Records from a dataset

——————————

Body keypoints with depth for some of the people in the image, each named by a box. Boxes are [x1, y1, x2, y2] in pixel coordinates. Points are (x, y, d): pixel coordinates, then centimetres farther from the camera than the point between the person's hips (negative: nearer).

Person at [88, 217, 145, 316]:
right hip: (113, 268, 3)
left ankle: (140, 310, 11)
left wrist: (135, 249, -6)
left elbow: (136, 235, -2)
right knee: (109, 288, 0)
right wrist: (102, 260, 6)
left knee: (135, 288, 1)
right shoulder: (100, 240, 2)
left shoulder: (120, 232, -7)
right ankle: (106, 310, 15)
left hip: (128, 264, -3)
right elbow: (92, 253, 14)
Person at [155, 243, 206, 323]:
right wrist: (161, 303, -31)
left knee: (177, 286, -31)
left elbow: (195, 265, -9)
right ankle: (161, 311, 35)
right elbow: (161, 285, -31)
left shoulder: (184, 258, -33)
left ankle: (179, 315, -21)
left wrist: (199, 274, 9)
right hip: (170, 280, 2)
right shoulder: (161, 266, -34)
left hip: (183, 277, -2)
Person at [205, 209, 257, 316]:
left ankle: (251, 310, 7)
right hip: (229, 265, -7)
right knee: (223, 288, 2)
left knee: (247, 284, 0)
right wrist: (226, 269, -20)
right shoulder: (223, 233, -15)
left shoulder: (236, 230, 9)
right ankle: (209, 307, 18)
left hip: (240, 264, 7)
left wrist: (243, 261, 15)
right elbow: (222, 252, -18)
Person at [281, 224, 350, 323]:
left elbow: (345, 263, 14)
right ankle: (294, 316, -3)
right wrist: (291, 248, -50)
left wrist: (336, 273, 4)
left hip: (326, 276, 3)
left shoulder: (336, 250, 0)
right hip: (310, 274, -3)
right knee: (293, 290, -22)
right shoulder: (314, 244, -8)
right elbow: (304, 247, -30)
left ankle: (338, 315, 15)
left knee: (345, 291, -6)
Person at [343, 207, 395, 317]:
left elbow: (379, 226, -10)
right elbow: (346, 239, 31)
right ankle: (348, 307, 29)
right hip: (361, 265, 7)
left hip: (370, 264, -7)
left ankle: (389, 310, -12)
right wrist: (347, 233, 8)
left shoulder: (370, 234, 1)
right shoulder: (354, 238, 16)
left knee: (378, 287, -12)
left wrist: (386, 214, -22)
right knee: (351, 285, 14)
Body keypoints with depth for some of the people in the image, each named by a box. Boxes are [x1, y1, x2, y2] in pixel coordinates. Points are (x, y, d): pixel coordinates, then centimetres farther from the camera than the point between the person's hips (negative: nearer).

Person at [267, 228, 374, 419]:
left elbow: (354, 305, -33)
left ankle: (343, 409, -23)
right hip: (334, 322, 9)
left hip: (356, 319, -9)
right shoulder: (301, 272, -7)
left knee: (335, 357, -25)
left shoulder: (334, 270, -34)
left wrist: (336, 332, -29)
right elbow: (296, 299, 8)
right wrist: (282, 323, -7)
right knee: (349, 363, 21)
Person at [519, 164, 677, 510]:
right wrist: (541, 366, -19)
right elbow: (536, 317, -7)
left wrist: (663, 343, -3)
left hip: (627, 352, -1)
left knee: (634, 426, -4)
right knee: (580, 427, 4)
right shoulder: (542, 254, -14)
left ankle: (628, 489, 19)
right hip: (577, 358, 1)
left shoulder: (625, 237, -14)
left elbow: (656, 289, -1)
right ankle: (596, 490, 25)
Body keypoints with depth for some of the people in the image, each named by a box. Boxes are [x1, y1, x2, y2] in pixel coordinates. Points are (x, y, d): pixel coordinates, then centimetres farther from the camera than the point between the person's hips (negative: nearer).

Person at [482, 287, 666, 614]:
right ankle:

——————————

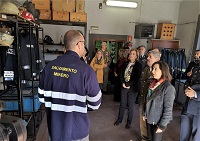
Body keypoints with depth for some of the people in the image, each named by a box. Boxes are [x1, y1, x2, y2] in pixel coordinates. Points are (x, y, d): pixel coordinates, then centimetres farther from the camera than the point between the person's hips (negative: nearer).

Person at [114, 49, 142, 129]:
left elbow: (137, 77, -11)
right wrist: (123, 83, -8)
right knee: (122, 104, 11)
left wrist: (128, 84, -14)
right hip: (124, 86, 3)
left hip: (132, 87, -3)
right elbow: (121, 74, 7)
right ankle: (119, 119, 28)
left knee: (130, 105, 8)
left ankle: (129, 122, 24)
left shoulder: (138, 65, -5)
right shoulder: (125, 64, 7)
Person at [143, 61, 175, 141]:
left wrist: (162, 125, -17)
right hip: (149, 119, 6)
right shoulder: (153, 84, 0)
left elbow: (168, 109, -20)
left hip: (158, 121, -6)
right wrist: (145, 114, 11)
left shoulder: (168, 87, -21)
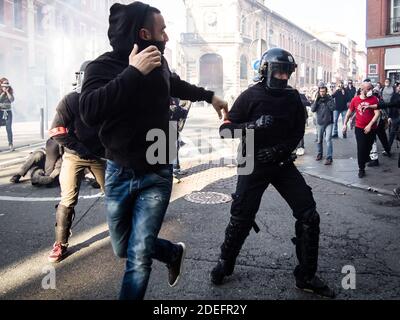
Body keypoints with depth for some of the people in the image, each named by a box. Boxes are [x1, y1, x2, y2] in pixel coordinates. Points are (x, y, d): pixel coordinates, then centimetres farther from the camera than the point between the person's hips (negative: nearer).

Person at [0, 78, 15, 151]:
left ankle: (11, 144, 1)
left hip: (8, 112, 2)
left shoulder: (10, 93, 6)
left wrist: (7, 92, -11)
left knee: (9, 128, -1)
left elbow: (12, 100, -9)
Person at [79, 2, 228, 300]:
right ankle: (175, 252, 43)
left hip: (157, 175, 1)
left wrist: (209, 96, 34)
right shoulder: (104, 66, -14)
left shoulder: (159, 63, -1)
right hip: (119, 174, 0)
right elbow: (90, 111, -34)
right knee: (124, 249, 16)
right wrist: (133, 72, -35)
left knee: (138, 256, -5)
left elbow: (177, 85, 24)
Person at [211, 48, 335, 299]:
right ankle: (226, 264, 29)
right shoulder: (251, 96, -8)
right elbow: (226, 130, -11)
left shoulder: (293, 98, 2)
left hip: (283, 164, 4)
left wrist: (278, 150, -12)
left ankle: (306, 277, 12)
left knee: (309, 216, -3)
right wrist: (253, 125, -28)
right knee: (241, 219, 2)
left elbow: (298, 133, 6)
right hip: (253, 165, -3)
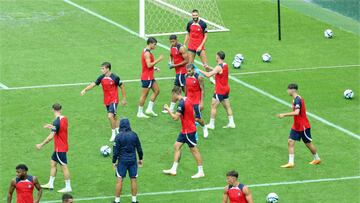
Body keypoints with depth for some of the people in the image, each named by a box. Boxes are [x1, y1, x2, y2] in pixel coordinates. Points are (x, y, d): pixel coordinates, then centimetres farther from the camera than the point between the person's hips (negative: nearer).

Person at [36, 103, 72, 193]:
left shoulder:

——————————

(WHAT IS REQUIRED): Write out everything from "left ankle: (343, 409, -23)" down to "right ankle: (596, 490, 25)" again, substituting "Figure" for "Person" and leaving the rest untouched. Give only those lines.

(PROBLEM SOLUTION):
left ankle: (343, 409, -23)
right hip: (334, 322, 9)
left hip: (356, 319, -9)
right shoulder: (301, 272, -7)
left knee: (335, 357, -25)
left shoulder: (334, 270, -34)
left wrist: (336, 332, -29)
right elbow: (296, 299, 8)
right wrist: (282, 323, -7)
right knee: (349, 363, 21)
Figure at [519, 164, 677, 510]:
right wrist: (541, 366, -19)
right elbow: (536, 317, -7)
left wrist: (663, 343, -3)
left hip: (627, 352, -1)
left knee: (634, 426, -4)
right knee: (580, 427, 4)
right shoulder: (542, 254, -14)
left ankle: (628, 489, 19)
right hip: (577, 358, 1)
left shoulder: (625, 237, -14)
left elbow: (656, 289, -1)
right ankle: (596, 490, 25)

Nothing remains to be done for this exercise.